The longtime Giants first baseman is entering the final year of a 5-year/$72.8 million deal.
Let’s first begin our trek on the side where this initially pondered ‘novel’ idea comes off as utter lunacy; the Marlins enter 2021 with two players—Garrett Cooper and Jesús Aguilar—more than capable of manning the position to which Belt occupies.
From a financial standpoint, Belt is set to make $17.2 million in 2021. Cooper and Aguilar will make a hair over a third of that ($6.1 million) for the entirety of the season. Were Miami to acquire Belt at the deadline, they would be on the hook for $5.8 million for the remainder of the season.
The lack of a universal DH and nulled expanded playoff format for 2021 may be a door-shutter on the idea alone. Early struggles that plunge the Fish out of contention may force organizational higher-ups to shift their focus to player development in order to further cement the next core of winning baseball in Miami.
Age-wise, it’s also seems to be an awkward fit at first glance. Belt turns 33 on April 20 and should be expected to regress in the coming years.
This is where we venture into what makes this feasible for the team to inquire on Belt’s services.
While, yes, paying the baseball-equivalent for two months of a player’s services that you would for two players capable of performing the same job may go against the grain of how most front offices think and function.
Belt, who, as noted, is entering the final year of a contract, would be merely a rental with a proven track record of performance.
For his career, Belt, while not a prototypical first baseman in the sense of hitting for power, owns an adjusted OPS+ of 122, thanks in large part to his plate discipline. Since the start of 2015, Belt’s .363 on-base percentage ranks 6th among all qualified first basemen, as does his 16.5 rWAR (baseball-reference).
Belt’s .425 OBP in the pandemic-shortened 2020 season, a career-best, ranked 2nd among all first basemen with at least 75 percent of their games at the position, trailing only NL MVP Freddie Freeman (.462). His 1.015 OPS and 178 OPS+ also ranked second among all qualified first baseman in 2020. The Texas-native’s strong performance in 2020 was highlighted by a career-best Barrel% of 16.8, a mark which ranked in the top 4 percent of the sport according to Baseball Savant.
For Cooper and Aguilar, injuries and inconsistent play have hurt their chances of consistent playing time.
More impressive is the fact that Belt’s offensive production has come in a ballpark, Oracle Park, that caters more to pitchers.

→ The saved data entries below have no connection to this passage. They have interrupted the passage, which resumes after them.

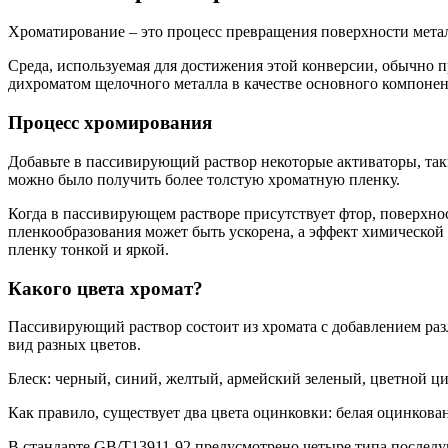
Хроматирование – это процесс превращения поверхности метал
Среда, используемая для достижения этой конверсии, обычно п
дихроматом щелочного металла в качестве основного компонен
Процесс хромирования
Добавьте в пассивирующий раствор некоторые активаторы, таки
можно было получить более толстую хроматную пленку.
Когда в пассивирующем растворе присутствует фтор, поверхно
пленкообразования может быть ускорена, а эффект химическо
пленку тонкой и яркой.
Какого цвета хромат?
Пассивирующий раствор состоит из хромата с добавлением ра
вид разных цветов.
Блеск: черный, синий, желтый, армейский зеленый, цветной ци
Как правило, существует два цвета оцинковки: белая оцинкова
В стандарте GB/T13911-92 предусмотрено четыре типа последу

The sheer open landscape of the National League East, which may hold claim to the title of best division in baseball, could further entice the front office to give mind the acquiring Belt as a short-term option that could help the team should it be in contention for repeat October appearances. It doesn’t hurt either knowing Belt was the starting first baseman on multiple World Series-winning teams, winning in 2012 and ‘14, respectively.
Should Cooper and Aguilar play up to their rock-solid forecast, trading for Belt quickly becomes that of past-speculation...but if the opportunity is there to acquire premium talent, wouldn’t you jump at that?